ACTIONS TO TAKE:
1 - Using the passage on smartphone processor power, explain why it says designers can no longer rely on only more efficient microarchitectures or only newer process technologies to lower power consumption.
2 - Please continue the passage on smartphone processor power after its final sentence.

How do you keep increasing performance in a power constrained environment like a smartphone without decreasing battery life? You can design more efficient microarchitectures, but at some point you’ll run out of steam there. You can transition to newer, more power efficient process technologies but even then progress is very difficult to come by. In the past you could rely on either one of these options to deliver lower power consumption, but these days you have to rely on both - and even then it’s potentially not enough. Heterogeneous multiprocessing is another option available - put a bunch of high performance cores alongside some low performance but low power cores and switch between them as necessary.

NVIDIA recently revealed it was doing something similar to this with its upcoming Tegra 3 (Kal-El) SoC. NVIDIA outfitted its next-generation SoC with five CPU cores, although only a maximum of four are visible to the OS. If you’re running light tasks (background checking for email, SMS/MMS, twitter updates while your phone is locked) then a single low power Cortex A9 core services those needs while the higher performance A9s remain power gated. Request more of the OS (e.g. unlock your phone and load a webpage) and the low power A9 goes to sleep and the 4 high performance cores wake up.

SUPPLIED ENTRIES:
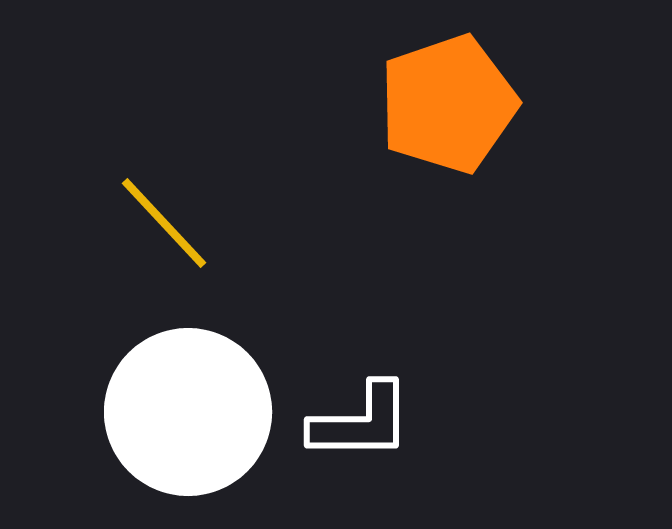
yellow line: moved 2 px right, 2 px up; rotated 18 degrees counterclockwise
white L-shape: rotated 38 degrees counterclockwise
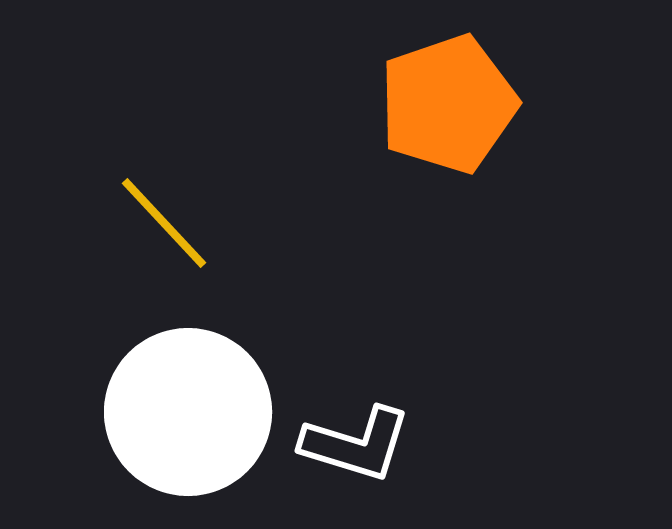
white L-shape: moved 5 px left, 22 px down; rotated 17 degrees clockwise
--
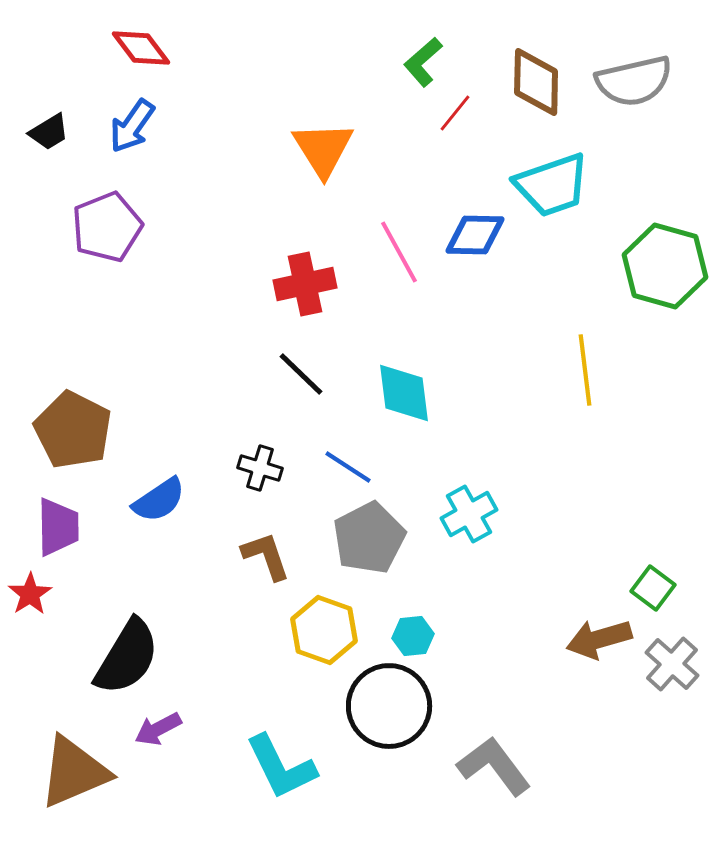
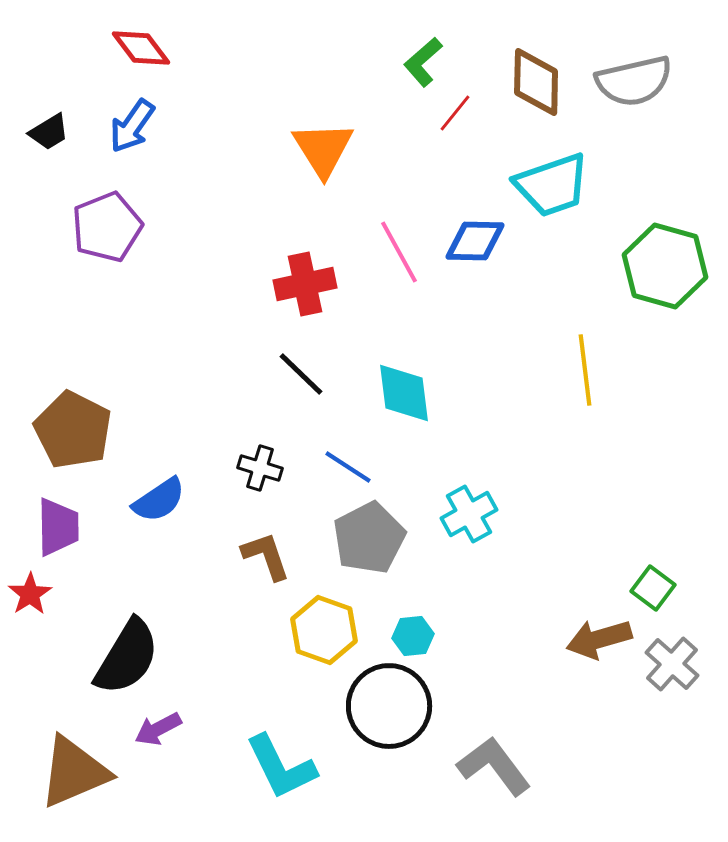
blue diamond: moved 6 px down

RESULTS IN ORDER:
1 - More efficient microarchitectures eventually run out of steam, and gains from newer, more power efficient process technologies are very difficult to come by. So designers now have to rely on both, and even that may not be enough.

2 -
While NVIDIA’s solution uses identical cores simply built using different transistors (LP vs. G), the premise doesn’t change if you move to physically different cores. For NVIDIA, ARM didn’t really have a suitable low power core thus it settled on a lower power Cortex A9. Today, ARM is expanding the Cortex family to include a low power core that can either be used by itself or as an ISA-compatible companion core in Cortex A15 based SoCs. It’s called the ARM Cortex A7.

Architecture

Starting with the Cortex A9, ARM moved to an out-of-order execution core (instructions can be reordered around dependencies for improved parallelism) - a transition that we saw in the x86 space back in the days of the Pentium Pro. The Cortex A15 continues the trend as an OoO core but increases the width of the machine. The Cortex A7 however takes a step back and is another simple in-order core capable of issuing up to two instructions in parallel. This should sound a lot like the Cortex A8, however the A7 is different in a number of areas.

The A8 is a very old design with work originally beginning on the core in 2003. Although ARM offered easily synthesizable versions of the core, in order to hit higher clock speeds you needed to include a lot of custom logic. The custom design requirements on A8 not only lengthened time to market but also increased development costs, limiting the A8’s overall reach. The Cortex A7 on the other hand would have to be fully synthesizable while being able to deliver good performance. ARM could leverage process technology advancements over the past few years to deliver clock speed and competitive power consumption, but it needed a revised architecture to meet the cost and time to market requirements.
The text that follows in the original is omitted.